Guidance from the SBDC
That steady progression, from survival to expansion, has been guided in part by the Florida Small Business Development Center (SBDC) at Florida Gulf Coast University, and consultant Andrea Walker, who began working with the Reeds during their transition to Moore Haven.
“She’s been priceless,” Lucy says. “Andrea helped us consolidate what used to be four separate, failing websites into one strong, unified platform. She gave us direction, not just marketing ideas, but a sense of how to manage our time and how to think about growth in realistic ways.”
David agrees. “It wasn’t about fixing one problem. It was about learning how to manage the many things we had built. The SBDC gave us structure and strategy. When you’re a small manufacturer, you wear every hat, marketing, logistics, engineering, finance, so having someone outside who can see the whole picture matters.”
With Andrea’s help, Maxant Metals streamlined its brand identity, expanded its online visibility, and improved its outreach in Glades County and beyond. “We’ve built a real relationship,” Lucy adds. “If I don’t have an answer, I know who to call.”

Rooted in Moore Haven
Nearly a decade after their relocation, the Reeds have become part of the town’s fabric. Their property doubles as a manufacturing hub and a community touchpoint, a UPS drop-off site, a casual showroom, and a gathering place for customers curious about the company’s eclectic product line. “People walk in and say, ‘I didn’t know you were here,’” Lucy laughs. “Now they come in for screws, roofing pieces, or just to see what we’re making.”
Maxant Metals continues to grow, sometimes in quiet, unseen ways. The company recently purchased a new set of imported machines to expand their roofing division and has reinvested through Opportunity Zone funding, a strategy the SBDC helped them navigate. “We’re probably the smallest business in America to take advantage of that,” David says with a smile.
Through all of it, their philosophy remains simple: reinvest, improve, and stay steady. “We’re just hitting our stride,” Lucy says. “It takes fifteen years to feel like an expert in your field.

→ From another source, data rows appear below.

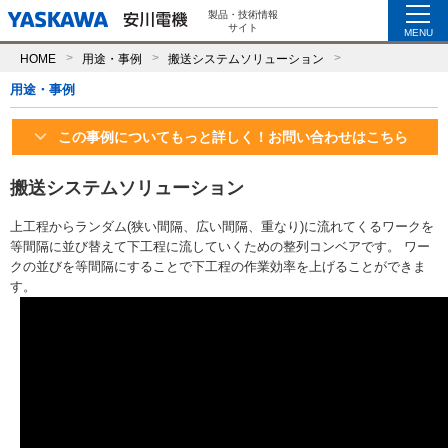
製品・技術情報
サイト
MENU
HOME
用途・事例
搬送システムソリューション
用途・事例
この事例についてもっと詳しく！お問い合わせはこちら
搬送システムソリューション
上工程からランダム(狭い間隔、広い間隔、重なり)に流れてくるワークを
等間隔に並び替えて下工程に流していくための整列コンベアです。 ワー
クの並びを等間隔にすることで下工程の作業効率を上げることができま
す。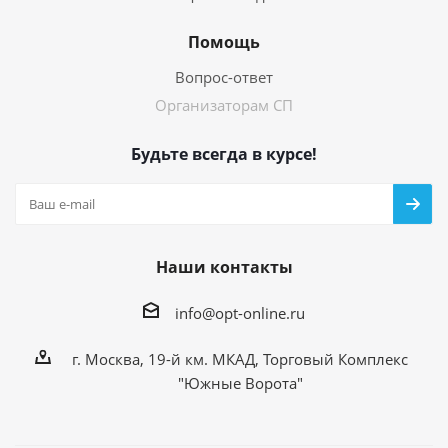
Помощь
Вопрос-ответ
Организаторам СП
Будьте всегда в курсе!
Наши контакты
info@opt-online.ru
г. Москва, 19-й км. МКАД, Торговый Комплекс
"Южные Ворота"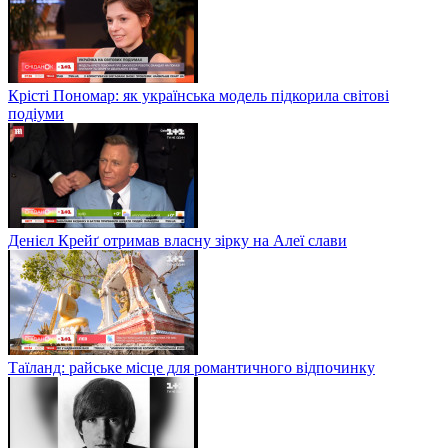
Крісті Пономар: як українська модель підкорила світові
подіуми
Денієл Крейґ отримав власну зірку на Алеї слави
Таїланд: райське місце для романтичного відпочинку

We’re ten years in, give us five more.”
A Future Forged in Metal
In the bright light of a Florida afternoon, the machinery at Maxant Metals whirs to life again, a pulse of progress in a small rural town. The building still carries the echoes of the past: the old button presses from Chicago, the smell of metal and oil, the sound of possibility.
For Lucy and David Reed, growth has never been about chasing the next big thing. It is about preserving what works, refining what does not, and finding new ways to create lasting value for their customers, their employees, and their community.
“The SBDC helped us see what we already had,” Lucy reflects. “Sometimes you just need someone to remind you that you’re building something that matters.”